GOVERNING LAW: This Contract shall be governed by and construed in accordance with the laws of the State of California. The United States Convention of the International Seal of Goods will not apply. Any disputes arising between the Buyer and the Seller shall be resolved in the state courts of California.

ENVIRONMENTAL, HEALTH AND SAFETY MATTERS: Upon request, Seller shall provide Buyer with any Material Safety Data Sheets (MSDS) corresponding with the contractually supplied Products or Services. Regarding any hazardous materials listed in the MSDS, Buyer shall take the necessary precautions to ensure a safe working environment and properly manage and/or dispose of any waste resulting from the Buyer’s use of the purchased materials in accordance with applicable laws and regulations. Buyer agrees to dispose of waste and/or packaging as required by any applicable recycling laws.
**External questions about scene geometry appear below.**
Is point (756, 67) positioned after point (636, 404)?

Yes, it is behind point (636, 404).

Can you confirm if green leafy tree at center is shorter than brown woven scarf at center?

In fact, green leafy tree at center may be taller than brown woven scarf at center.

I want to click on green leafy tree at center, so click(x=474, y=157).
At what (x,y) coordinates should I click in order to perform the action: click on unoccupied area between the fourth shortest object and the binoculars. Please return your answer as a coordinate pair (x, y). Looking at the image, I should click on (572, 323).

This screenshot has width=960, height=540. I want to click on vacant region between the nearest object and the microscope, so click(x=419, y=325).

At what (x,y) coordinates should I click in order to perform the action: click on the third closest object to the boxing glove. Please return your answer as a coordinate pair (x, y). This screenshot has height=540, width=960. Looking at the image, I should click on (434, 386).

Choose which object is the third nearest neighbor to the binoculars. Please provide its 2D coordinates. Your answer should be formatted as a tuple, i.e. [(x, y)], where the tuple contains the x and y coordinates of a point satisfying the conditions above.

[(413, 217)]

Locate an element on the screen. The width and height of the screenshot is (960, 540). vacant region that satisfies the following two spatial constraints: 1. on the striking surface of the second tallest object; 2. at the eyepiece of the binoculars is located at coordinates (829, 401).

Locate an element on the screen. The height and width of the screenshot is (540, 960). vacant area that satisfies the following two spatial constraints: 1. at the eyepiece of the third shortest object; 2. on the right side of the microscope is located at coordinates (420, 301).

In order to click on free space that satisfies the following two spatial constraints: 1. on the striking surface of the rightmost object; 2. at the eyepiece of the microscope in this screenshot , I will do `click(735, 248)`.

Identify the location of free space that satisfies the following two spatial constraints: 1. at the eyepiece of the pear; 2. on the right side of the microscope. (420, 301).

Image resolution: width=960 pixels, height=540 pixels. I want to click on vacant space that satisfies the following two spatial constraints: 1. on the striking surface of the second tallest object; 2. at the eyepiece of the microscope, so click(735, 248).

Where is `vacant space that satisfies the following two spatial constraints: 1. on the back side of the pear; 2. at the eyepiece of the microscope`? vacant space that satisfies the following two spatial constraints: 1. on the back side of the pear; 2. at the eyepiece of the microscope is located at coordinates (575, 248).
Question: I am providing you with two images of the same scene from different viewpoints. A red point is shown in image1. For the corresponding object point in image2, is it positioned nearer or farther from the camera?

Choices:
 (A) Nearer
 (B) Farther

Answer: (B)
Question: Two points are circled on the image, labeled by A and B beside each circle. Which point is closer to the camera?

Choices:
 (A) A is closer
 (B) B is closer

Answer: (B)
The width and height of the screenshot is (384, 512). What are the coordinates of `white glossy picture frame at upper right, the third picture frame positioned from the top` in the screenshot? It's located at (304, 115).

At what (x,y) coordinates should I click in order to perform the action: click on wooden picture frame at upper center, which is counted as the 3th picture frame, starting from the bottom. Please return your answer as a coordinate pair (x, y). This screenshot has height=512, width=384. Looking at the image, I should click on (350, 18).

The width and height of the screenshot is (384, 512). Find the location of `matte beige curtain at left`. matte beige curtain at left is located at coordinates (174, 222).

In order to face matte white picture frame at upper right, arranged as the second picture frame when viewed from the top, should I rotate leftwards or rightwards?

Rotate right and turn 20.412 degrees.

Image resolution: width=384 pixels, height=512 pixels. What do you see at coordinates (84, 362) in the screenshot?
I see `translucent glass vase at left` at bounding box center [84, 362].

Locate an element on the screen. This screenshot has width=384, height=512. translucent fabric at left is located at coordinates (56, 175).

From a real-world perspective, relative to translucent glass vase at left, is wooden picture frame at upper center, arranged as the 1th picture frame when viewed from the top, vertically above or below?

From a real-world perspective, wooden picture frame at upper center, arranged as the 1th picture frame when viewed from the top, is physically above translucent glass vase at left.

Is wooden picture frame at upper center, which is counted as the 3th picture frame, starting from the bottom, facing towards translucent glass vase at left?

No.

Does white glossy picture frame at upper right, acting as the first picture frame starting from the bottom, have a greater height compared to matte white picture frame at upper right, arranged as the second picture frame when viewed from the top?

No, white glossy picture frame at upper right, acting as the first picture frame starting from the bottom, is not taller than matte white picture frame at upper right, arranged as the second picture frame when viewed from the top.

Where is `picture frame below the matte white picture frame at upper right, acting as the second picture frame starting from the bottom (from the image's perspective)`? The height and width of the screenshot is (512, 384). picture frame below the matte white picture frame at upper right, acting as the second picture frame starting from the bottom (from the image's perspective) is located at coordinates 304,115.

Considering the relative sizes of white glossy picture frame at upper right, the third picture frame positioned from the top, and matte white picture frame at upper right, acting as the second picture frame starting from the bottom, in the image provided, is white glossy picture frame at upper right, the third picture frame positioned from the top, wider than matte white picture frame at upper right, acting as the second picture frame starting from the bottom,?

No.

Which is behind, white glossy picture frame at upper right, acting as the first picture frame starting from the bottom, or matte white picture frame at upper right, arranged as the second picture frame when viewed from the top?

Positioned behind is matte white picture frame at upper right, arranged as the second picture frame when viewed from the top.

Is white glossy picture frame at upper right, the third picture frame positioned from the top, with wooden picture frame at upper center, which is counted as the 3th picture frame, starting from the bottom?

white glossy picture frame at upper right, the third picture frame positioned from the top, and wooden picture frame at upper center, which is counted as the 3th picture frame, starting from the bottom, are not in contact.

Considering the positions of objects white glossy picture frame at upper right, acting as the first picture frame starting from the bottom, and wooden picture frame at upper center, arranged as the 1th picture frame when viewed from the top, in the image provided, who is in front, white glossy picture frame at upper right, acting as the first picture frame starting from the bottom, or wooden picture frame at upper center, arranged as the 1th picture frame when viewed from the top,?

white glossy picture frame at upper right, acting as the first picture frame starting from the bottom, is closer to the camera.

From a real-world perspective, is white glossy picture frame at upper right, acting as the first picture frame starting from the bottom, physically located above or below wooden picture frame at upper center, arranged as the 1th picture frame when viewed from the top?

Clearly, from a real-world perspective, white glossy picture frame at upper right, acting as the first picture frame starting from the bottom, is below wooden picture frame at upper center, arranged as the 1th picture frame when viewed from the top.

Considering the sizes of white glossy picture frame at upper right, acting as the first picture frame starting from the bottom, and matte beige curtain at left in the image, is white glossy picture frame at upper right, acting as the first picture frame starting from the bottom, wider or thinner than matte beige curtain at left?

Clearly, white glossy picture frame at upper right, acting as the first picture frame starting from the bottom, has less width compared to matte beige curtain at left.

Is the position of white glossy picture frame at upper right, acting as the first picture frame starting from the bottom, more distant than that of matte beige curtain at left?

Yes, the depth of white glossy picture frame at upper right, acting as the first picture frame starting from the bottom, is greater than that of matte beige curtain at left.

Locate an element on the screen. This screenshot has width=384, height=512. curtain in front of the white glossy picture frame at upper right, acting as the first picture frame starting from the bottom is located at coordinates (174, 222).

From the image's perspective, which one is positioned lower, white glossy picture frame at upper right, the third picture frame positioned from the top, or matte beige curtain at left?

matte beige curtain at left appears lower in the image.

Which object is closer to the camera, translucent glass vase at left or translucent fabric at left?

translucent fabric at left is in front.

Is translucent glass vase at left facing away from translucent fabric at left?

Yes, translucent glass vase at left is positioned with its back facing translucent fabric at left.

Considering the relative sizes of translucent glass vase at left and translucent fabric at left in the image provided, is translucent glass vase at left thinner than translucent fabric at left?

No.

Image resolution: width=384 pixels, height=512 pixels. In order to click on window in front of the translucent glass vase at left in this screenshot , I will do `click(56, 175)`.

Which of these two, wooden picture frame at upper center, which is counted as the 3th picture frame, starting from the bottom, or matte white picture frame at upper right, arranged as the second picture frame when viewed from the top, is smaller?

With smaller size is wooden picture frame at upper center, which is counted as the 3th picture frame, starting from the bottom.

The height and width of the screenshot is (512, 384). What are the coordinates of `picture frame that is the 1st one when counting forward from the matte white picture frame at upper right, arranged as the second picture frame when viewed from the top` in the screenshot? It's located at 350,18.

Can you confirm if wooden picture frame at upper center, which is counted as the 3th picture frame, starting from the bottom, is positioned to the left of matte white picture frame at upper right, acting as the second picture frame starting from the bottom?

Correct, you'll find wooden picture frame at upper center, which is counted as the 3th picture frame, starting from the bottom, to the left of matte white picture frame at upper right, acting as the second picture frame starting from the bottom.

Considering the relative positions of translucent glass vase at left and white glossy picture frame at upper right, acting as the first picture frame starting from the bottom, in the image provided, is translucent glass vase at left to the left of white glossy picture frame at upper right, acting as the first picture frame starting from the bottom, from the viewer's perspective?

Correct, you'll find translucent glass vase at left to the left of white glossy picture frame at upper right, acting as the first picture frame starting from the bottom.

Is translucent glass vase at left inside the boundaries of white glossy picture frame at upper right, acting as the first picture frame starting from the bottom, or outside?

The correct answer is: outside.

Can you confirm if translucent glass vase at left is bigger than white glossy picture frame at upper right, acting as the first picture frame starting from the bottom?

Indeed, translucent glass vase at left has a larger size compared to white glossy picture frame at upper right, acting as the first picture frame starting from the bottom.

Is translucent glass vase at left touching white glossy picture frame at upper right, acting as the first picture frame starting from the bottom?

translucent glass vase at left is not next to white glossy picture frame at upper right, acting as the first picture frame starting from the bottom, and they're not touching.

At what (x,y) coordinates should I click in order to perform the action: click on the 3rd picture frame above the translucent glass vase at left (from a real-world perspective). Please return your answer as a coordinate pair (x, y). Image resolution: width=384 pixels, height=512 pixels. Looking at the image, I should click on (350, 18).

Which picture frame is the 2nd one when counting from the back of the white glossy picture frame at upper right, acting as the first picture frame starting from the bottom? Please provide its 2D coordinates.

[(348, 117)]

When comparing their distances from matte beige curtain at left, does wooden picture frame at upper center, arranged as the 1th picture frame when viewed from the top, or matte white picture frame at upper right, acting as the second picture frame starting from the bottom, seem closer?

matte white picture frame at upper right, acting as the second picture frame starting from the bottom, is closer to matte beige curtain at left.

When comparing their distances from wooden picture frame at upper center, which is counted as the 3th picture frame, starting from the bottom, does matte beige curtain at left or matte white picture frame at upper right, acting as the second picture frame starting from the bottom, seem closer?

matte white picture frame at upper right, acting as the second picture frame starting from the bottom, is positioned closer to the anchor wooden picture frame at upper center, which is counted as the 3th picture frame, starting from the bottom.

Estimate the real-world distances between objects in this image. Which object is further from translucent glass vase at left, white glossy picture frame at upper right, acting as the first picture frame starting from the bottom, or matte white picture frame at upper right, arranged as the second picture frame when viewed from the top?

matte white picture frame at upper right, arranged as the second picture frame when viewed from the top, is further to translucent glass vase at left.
TECHNICAL SUPPORT: Buyer shall not make any claim based on Seller’s technical advice, statements, data, services, recommendations or website. It is up to the Buyer to research and form an independent conclusion to determine if a Product or Service is suitable for the intended application. Buyer is responsible to design, process, test and label any Product purchased from Seller.

TERMINATION AND SUSPENSION: The Buyer may terminate the Contract for cause if Seller becomes insolvent/bankrupt, or commits a material breach of the Contract which does not otherwise have a specified contractual remedy, provided that; Buyer shall first provide Seller with detailed written notice of the breach and of Buyer’s intention to terminate the Contract, and Seller shall have failed, within 30 days after receipt of the notice, to commence and diligently pursue cure of the beach. Seller may suspend or terminate the Contract immediately for cause if Buyer becomes insolvent/bankrupt, or materially breaches the Contract, including, but not limited to, failure or delay in Buyer providing Payment Security, making any payment when due, or fulfilling any payment conditions. If the Contract is terminated for any reason other than Seller’s default, Buyer shall pay Seller for all Products completed and Services performed before the effective date of the termination, plus expenses reasonably incurred by Seller in connection with the termination.